BAE Systems has begun integration trials of the Artisan medium-range 3D surveillance radar at a secret electromagnetic radar testing facility on the Isle of Wight, in support of the UK Royal Navy's new Queen Elizabeth-class aircraft carriers (QEC) programme.
During the first of class sea trials on board a Royal Navy's Type 23 frigate, the radar provided real world tracks and radar video to the QEC combat management system, while receiving simulated own-ship data in the QEC mission system test facility.
The trials aim to validate the new 3D radar's a series of integrated systems, which include the provision of 3D air surveillance, target identification and air traffic management services for the host ships.
BAE Systems product and training services director, Les Gregory, said: "I am delighted that the Artisan 3D radar is producing excellent results as predicted for the QEC. It is an exciting milestone not only in the development of BAE Systems radar programme but also for the future of Royal Navy warships."
Due to be deployed onboard the QEC, HMS Queen Elizabeth and HMS Prince of Wales, the Artisan 3D radar has been designed to simultaneously detect more than 900 objects: as small as a tennis ball and moving at three times the speed of sound.

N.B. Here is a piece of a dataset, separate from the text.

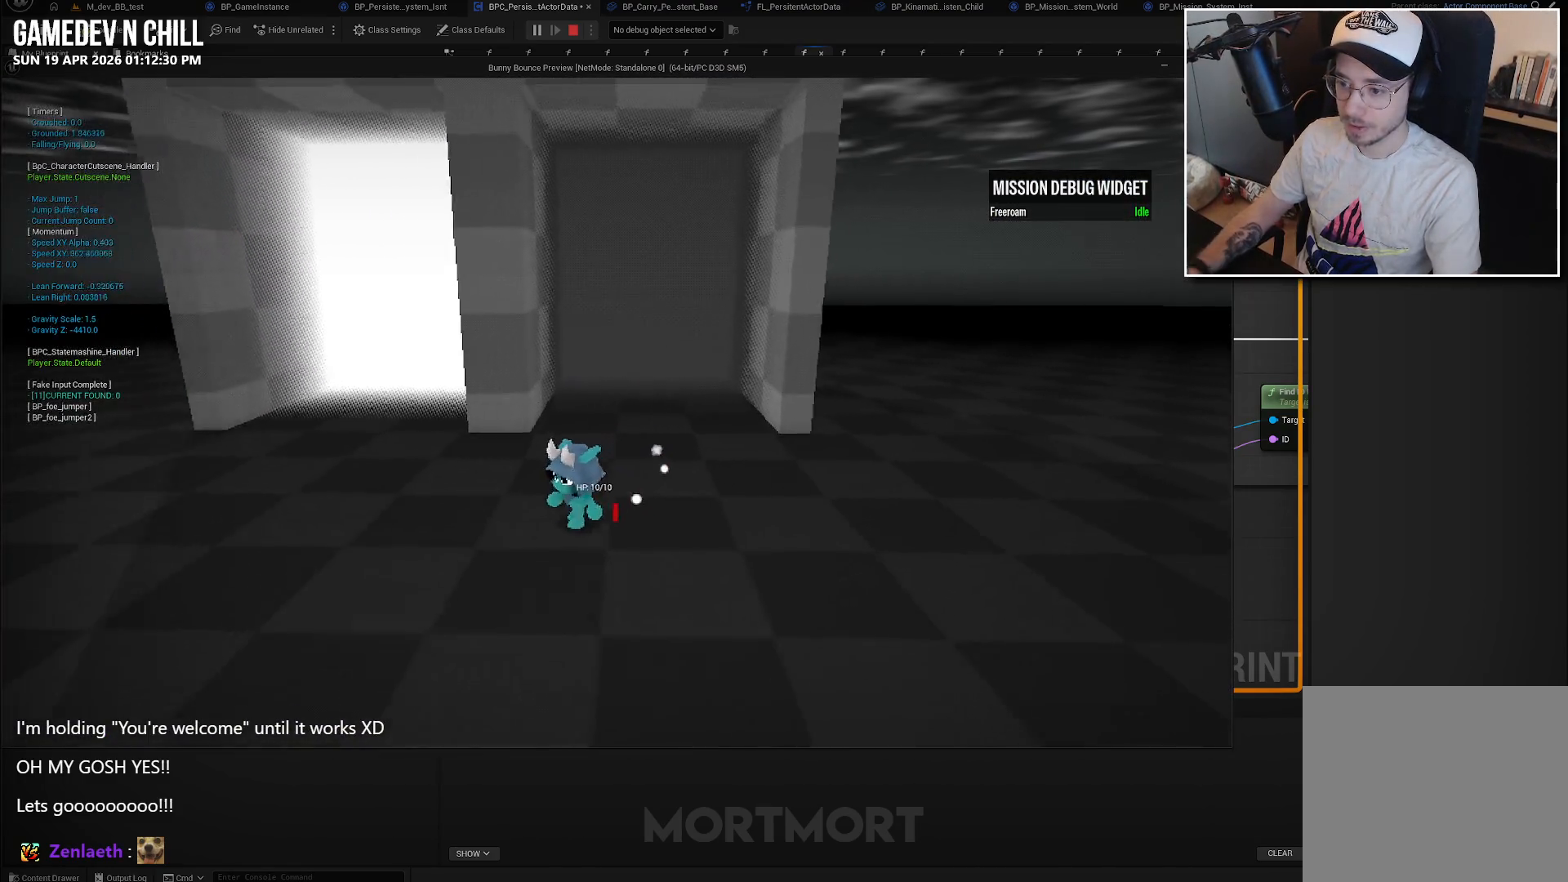
{"buttons": [], "left_stick": "center", "right_stick": "center", "events": []}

Integrated with the QEC identification friend or foe (IFF) system, the radar will offer air traffic control and medium-range tactical picture capability to the ship's combat management system (CMS) consoles.
Earlier this year, the radar system was installed at the aircraft carrier alliance electromagnetic environment assessment facility at BAE Systems, Cowes, following the completion of factory testing in December 2012.
The 280m-long and 74m-wide HMS Queen Elizabeth is expected to undergo sea trails in 2017.
Image: Artisan 3D medium-range radar placed in the Anechoic Chamber. Photo: courtesy of BAE Systems.